**TEXT UNDER STUDY**

Tuesday, September 15, 2009

...your God is a sick Fuck, Part III

When I decided to make a blog, I didn't really plan on just ranting about God. It's just that I get the most feedback from these, so I figure I'll go with it.

I am going to approach today's episode of "your God is a sick Fuck" a little differently. Today I am going to give you an assignment. Your homework is to pretend that you are going to die tomorrow, and you have a child that will be born today. I want you to write a list of 10 "rules to live by" for that child. The 10 things that you would tell that child to give it the best chance at having a good life. Go do that now, preferably in the comments section. I'll do the same below.

OK here are my rules for my unborn child.
  1. Treat people like you want them to treat you. - That one is pretty self explanatory, and I think it should top any sane persons list.
  2. Save your money. Once you get your first full time job set that as your "base income", then anytime you get a raise or change jobs for more money put 50% of that raise straight into savings.
  3. Learn how to give a woman an orgasm. Really - most dudes can't fuck for shit. I can't tell you how much "referral pussy" I have gotten just because I can make a woman come.
  4. Ask for proof. Don't believe shit people tell you with out seeing the proof. If someone tells you that vaccines cause autism, then you should ask for the proof. If someone tells you this pill will make your dick bigger, ask for the proof. If someone tells you God will get pissed off if you fuck a dude in the ass, ask for proof.
  5. Learn how to examine evidence. This goes with #4, you have to know how to evaulate evidence.
  6. Wear a rubber. I know pussy feels better than latex, but wearing a rubber will keep your ass out of SO much trouble.
  7. Don't drink and drive.
  8. Take a risk once in a while. Try some shit that you are scared of. I'm not taking about trying to fuck a wolverine, I mean try jumping out of a plane or ballroom dancing or asking a hot chick out.
  9. Read. Reading is Fundamental!
  10. Read the first 9 things I just said again. Really, it's good advice.
OK hopefully you wrote a list something like mine. It's probably not 100% the same, but it should be pretty close. If it's not close, you are most likely a giant asshole.

**DATA SUPPLIED**
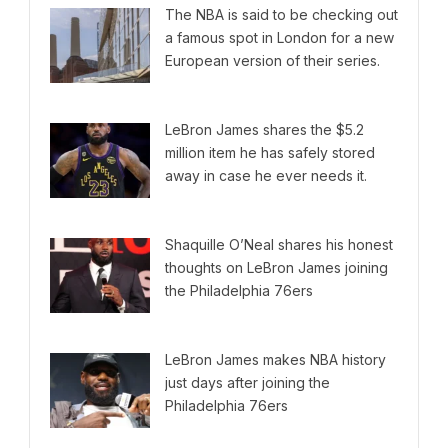
The NBA is said to be checking out
a famous spot in London for a new
European version of their series.
LeBron James shares the $5.2
million item he has safely stored
away in case he ever needs it.
Shaquille O’Neal shares his honest
thoughts on LeBron James joining
the Philadelphia 76ers
LeBron James makes NBA history
just days after joining the
Philadelphia 76ers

**PROBLEMS AND TASKS**
1. Answer these from the blog post, one line each:
(a) What share of each raise does rule 2 say to put into savings?
(b) How many "rules to live by" does the assignment ask the reader to write?
(c) Which rule number is "Don't drink and drive."?
2. Update the blog post by rewriting the passage starting at "4. Ask for proof." and ending at "hot chick out.", with "rubber" changed to "condom" everywhere it occurs.

**REPLIES**
1.
(a) 50%
(b) 10
(c) 7

2.
4. Ask for proof. Don't believe shit people tell you with out seeing the proof. If someone tells you that vaccines cause autism, then you should ask for the proof. If someone tells you this pill will make your dick bigger, ask for the proof. If someone tells you God will get pissed off if you fuck a dude in the ass, ask for proof.
  5. Learn how to examine evidence. This goes with #4, you have to know how to evaulate evidence.
  6. Wear a condom. I know pussy feels better than latex, but wearing a condom will keep your ass out of SO much trouble.
  7. Don't drink and drive.
  8. Take a risk once in a while. Try some shit that you are scared of. I'm not taking about trying to fuck a wolverine, I mean try jumping out of a plane or ballroom dancing or asking a hot chick out.